6/28/2003

Apache, ProxyPass and Twisted

One of the ongoing problems with writing web applications in Woven, my Twisted web app server and templating system, is creating links to other web pages in the system without creating bugs in those links.

Twisted stores the 'host' header sent by the browser in the request, and it stores the path segments that were used to locate the current Resource object in request.prepath. request.prepath is a list of strings indicating the URL segments leading up to the current Resource object. request.postpath is a list of path segments that have not yet been handled, but this is usually not terribly interesting.
So, it is possible, for example, to construct sibling urls, parent urls, and child urls by making a copy of request.prepath and performing list operations on it:
new = request.prepath[:]
new[-1] = 'someSibling.html'
Now that we have a list of path segments leading to a sibling Resource, we can construct a URL:
url = 'http://%s/%s' % (request.getHeader('host'), '/'.join(new))
While this works for simple cases, it breaks down when things get more complex.

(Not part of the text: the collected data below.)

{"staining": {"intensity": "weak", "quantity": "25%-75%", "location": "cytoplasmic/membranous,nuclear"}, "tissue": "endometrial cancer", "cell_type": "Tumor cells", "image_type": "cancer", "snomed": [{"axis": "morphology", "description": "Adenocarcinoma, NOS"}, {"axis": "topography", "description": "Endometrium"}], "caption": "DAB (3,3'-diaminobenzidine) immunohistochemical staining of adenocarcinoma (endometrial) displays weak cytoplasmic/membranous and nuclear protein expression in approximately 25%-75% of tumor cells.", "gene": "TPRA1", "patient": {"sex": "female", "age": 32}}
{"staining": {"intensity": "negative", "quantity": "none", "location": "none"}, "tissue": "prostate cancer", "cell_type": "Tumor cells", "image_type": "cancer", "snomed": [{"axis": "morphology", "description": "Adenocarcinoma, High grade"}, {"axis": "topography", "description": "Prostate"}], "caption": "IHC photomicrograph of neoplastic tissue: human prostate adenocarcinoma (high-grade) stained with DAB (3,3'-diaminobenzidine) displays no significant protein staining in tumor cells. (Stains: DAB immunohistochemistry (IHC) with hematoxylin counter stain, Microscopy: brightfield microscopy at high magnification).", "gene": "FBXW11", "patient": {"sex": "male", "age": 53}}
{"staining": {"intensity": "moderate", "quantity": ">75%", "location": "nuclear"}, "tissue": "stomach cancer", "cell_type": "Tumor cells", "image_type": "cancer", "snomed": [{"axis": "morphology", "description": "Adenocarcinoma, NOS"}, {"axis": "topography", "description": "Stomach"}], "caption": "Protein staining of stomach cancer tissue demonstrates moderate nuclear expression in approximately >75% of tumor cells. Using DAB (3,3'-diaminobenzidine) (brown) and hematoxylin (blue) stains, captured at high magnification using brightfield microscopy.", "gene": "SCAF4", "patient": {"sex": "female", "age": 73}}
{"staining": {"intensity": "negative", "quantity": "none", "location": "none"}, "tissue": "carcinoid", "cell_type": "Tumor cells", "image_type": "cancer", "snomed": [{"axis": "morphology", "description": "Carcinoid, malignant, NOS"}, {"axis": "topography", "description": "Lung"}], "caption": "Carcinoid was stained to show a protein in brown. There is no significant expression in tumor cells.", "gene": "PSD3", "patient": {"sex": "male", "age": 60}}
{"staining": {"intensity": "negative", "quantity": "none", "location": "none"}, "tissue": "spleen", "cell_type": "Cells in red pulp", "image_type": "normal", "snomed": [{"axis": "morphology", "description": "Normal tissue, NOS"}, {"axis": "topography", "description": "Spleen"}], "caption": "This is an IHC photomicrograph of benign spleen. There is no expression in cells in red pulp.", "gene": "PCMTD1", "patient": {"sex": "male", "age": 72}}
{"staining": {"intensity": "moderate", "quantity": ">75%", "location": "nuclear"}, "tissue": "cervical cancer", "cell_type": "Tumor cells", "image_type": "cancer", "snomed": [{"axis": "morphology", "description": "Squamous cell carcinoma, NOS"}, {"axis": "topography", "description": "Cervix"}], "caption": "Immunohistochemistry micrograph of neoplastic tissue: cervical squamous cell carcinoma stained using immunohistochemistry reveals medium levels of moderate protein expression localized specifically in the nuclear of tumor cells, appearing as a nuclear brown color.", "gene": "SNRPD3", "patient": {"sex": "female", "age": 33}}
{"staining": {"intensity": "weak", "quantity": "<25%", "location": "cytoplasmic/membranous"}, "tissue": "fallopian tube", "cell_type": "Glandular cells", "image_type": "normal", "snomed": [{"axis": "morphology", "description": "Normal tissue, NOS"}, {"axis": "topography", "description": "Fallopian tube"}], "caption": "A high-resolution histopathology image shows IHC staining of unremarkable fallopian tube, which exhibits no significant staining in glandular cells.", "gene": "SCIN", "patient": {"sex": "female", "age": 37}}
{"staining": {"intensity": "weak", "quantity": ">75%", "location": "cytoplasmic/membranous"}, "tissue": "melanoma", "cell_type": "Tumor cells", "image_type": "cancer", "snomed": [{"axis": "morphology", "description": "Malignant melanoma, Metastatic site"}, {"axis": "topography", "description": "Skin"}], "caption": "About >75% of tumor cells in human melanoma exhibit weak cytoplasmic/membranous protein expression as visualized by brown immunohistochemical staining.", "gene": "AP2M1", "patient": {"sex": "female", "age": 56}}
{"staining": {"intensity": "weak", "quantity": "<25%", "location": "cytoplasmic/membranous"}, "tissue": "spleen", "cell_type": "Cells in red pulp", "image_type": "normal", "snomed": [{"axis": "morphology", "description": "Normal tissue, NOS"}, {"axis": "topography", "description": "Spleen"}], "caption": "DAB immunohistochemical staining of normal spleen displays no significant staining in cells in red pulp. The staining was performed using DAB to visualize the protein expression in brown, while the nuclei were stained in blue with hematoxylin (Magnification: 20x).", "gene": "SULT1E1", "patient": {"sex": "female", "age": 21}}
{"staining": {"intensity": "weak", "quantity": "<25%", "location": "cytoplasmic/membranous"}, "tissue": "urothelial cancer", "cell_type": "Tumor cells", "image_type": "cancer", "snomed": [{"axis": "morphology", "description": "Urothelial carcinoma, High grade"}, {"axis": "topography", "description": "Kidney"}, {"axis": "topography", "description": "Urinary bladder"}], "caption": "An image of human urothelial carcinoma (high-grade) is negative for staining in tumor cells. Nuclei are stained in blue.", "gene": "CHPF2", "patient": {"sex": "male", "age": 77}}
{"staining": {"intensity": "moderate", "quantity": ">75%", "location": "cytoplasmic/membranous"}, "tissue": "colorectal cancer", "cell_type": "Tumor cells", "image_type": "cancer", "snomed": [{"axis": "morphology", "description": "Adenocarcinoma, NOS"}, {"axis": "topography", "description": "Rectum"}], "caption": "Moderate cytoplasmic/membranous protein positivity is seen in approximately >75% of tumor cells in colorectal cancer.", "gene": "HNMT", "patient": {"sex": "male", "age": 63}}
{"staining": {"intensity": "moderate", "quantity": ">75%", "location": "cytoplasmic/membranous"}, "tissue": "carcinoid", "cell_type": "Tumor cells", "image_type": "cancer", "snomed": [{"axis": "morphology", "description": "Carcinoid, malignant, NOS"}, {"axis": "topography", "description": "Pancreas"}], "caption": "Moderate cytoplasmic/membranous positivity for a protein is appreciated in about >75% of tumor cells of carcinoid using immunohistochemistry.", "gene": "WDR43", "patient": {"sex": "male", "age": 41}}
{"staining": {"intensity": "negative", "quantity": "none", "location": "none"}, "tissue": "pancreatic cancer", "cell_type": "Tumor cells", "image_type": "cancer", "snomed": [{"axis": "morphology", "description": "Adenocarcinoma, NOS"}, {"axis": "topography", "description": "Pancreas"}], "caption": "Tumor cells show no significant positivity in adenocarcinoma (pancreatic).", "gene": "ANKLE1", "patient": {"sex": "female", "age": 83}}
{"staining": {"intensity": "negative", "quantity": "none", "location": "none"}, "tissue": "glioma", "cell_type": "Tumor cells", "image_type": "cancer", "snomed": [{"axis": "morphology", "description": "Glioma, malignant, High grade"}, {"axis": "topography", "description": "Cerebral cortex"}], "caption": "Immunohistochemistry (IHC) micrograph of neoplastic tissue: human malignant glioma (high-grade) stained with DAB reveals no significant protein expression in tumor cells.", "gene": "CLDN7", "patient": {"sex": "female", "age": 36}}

For example, the browser could be talking to the server over https, and while it is possible, it is non-trivial to detect this and construct a URL with the proper method. Duplicating this code throughout user-level code leads to many buggy implementations, with subtle problems that don't show up unless under very specific configurations.
For example, it is often desirable to run twisted.web behind a reverse proxy, such as using apache and the ProxyPass directive. (Someone please correct me if this is not the correct terminology.) In this case, the user browses to a URL served by the Apache server, and Apache forwards the request to the port upon which Twisted Web is listening. However, while it is doing this, it changes the "host" header from the header originally sent by the browser, to the host upon which Apache is running. Which means if we rely on the host header to construct our new URLs, they will reference the private proxy server rather than the public Apache server.
When I first began working on the Twisted project, one of the classes I wrote was called PathReferenceAcqusitionContext. It had this long name for historical reasons, and I shall simply refer to it as PathRef. One of the abilities of this object, which you could construct by calling the pathRef method on the Request, was to generate other PathRef objects by calling methods such as child, sibling, parent, etc. Then, once you had navigated to the conceptual URL location you desire, you could convert it to a URL string.
This implementation of PathRef was never documented, and had some other, unfortunate, unrelated properties which made it a perpetual pain in the ass. Glyph, finally fed up with the unused and problem-causing PathRef, removed it recently, and it is no longer in Twisted 1.0.6. Which is a good thing.
However, Glyph, finally seeing the need for a way to talk about URLs abstractly in a secure and convenient way, has kindly written the very good (in my opinion) Twisted/twisted/sandbox/paths.py, an implementation of all that was good about PathRef. I hope this gets moved into Twisted fairly soon, and a method for generating a URLPath representing the current Resource is added to the Request.
However, this method needs to be able to understand that the 'host' header is not necessarily the address to which the outside world refers. I decided to do a little experiment to see what Apache would do when performing a ProxyPass, and if we could determine where the outside world considers our application to live. When I was running Apache on port 8081 on my machine, and it was set up to forward requests to Twisted Web, I was able to observe that Apache had inserted an additional header in the process of forwarding the request:
'x-forwarded-host': 'localhost:8081'
The factory method on the request which generates a URLPath object should check to see if 'x-forwarded-host' has been set, and compensate accordingly. This should be a good solution to a long standing problem with using Twisted Web.